Ledit programme qui couvre la période 2012-2014, assorti d'une exécution annuelle, ambitionne de réduire de manière significative, le chômage et le sous-emploi au Burkina Faso.
Le Programme spécial de création d'emplois pour les jeunes et les femmes (PSCE) est officiellement entré dans sa phase opérationnelle depuis le vendredi 24 février 2012.

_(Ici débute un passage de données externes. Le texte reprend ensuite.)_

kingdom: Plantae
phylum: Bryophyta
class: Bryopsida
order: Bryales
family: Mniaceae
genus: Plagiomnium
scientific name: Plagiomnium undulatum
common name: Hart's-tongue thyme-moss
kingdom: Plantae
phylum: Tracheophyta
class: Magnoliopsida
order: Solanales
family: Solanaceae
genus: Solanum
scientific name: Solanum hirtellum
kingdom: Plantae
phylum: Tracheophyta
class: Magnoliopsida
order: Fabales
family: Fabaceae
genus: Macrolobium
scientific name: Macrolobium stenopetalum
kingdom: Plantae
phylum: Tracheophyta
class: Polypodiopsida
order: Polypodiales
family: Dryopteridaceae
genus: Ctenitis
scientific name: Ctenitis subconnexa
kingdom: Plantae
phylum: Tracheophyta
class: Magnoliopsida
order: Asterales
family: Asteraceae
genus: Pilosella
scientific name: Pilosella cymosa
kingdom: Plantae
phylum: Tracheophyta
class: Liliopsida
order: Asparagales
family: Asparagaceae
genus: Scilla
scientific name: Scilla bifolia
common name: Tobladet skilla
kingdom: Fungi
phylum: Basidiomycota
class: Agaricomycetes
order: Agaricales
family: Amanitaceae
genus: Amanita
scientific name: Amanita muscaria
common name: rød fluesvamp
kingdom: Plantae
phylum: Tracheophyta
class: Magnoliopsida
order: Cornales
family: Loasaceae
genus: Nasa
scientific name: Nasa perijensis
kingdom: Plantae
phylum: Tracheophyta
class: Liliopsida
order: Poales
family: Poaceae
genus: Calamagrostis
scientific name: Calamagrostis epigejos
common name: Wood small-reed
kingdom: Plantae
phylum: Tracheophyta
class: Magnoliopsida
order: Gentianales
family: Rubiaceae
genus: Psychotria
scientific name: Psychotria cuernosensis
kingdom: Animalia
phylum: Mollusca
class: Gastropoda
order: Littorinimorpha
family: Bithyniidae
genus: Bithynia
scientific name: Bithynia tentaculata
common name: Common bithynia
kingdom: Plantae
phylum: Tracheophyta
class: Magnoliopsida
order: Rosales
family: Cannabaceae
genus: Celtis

Ses bénéficiaires potentiels, notamment les jeunes diplômés, déscolarisés ou non scolarisés sans emploi, et les femmes en situation de chômage ou de sous-emploi, des milieux urbain et rural n'ont plus qu'à tendre l'oreille.
En effet, le ministre de la Jeunesse, de la Formation professionnelle et de l'Emploi, Achille Marie Joseph Tapsoba dont le département assure la tutelle du PSCE, s'est voulu rassurant à l'issue de la cérémonie de lancement, au Palais de la jeunesse et de la culture Jean Pierre Guingané, dans la capitale burkinabè.
« Très bientôt , une campagne d'information et de communication permettra d'aviser les citoyens de l'ouverture des listes de candidature aux différentes composantes du programme", a-t-il confié.
En faveur des jeunes diplômés, les possibilités offertes sont la mise en stage en entreprise à finalité d'emploi, la promotion de l'auto-emploi et le placement de certains dans les institutions nationales et les collectivités décentralisées.
Les jeunes qui n'ont pas été à l'école ou ceux ayant interrompu prématurément leur cursus scolaire, pourront s'inscrire aux activités à Haute intensité de main-d'oeuvre (HIMO).
Il s'agit de travaux d'aménagement et d'entretien des voies non bitumées, le curage des caniveaux, etc., initiés par des communes ou le ministère chargé des Infrastructures.
En ce qui concerne les jeunes ruraux, il est envisagé de faire d'eux des ressources humaines qualifiées et compétentes dans les métiers agricoles.
Selon les prévisions du PSCE, le maraîechage, l'embouche bovine ou l'aviculture seront enseignés à près de 30 200 personnes issues de groupements de producteurs, en raison de 100 par commune rurale. Outre la formation, des groupements pourront bénéficier de microcrédits pour intensifier leurs activités.
La composante 4 du programme est consacrée à l'autonomisation économique des femmes. Elle prévoit essentiellement deux activités : la dotation, également sous forme de microcrédits, de groupements de femmes en technologies de production, de conservation et de transformation ; le renforcement du programme national plate-forme multifonctionnelle.
Par ailleurs, le PSCE compte porter des mesures incitatives de création d'emplois par les entreprises locales. L'ensemble des activités annoncées ont un coût annuel de 11 086 137 000 de F CFA, supporté par le budget de l'Etat.
Les résultats cumulés des différents volets du programme, pour l'année en cours, devront générer 54 209 emplois, créer 10 000 occupations, former 45 100 jeunes diplômés et ruraux en moyenne par an.
Ces prévisions chiffrées motivent en partie l'optimisme suscité par le PSCE dans la réduction du chômage et du sous-emploi au Burkina Faso, qui devra passer respectivement de 2,4% à 1% et de 26,7% à moins de 10%, au terme des trois années du programme.
Pour le maire de la ville de Ouagadougou, Simon Compaoré, ce programme est à même d'apporter des solutions durables aux difficultés encore d'actualité d'une pleine participation des jeunes et des femmes au processus de développement.
Même enthousiasme du côté des bénéficiaires qui, à travers leur représentante à la tribune, Mlle Jokebed Koala, ont estimé que le PSCE est une « initiative heureuse et mérite d'être salué et soutenu par les jeunes car il donne l'occasion d'apprendre et d'entreprendre ».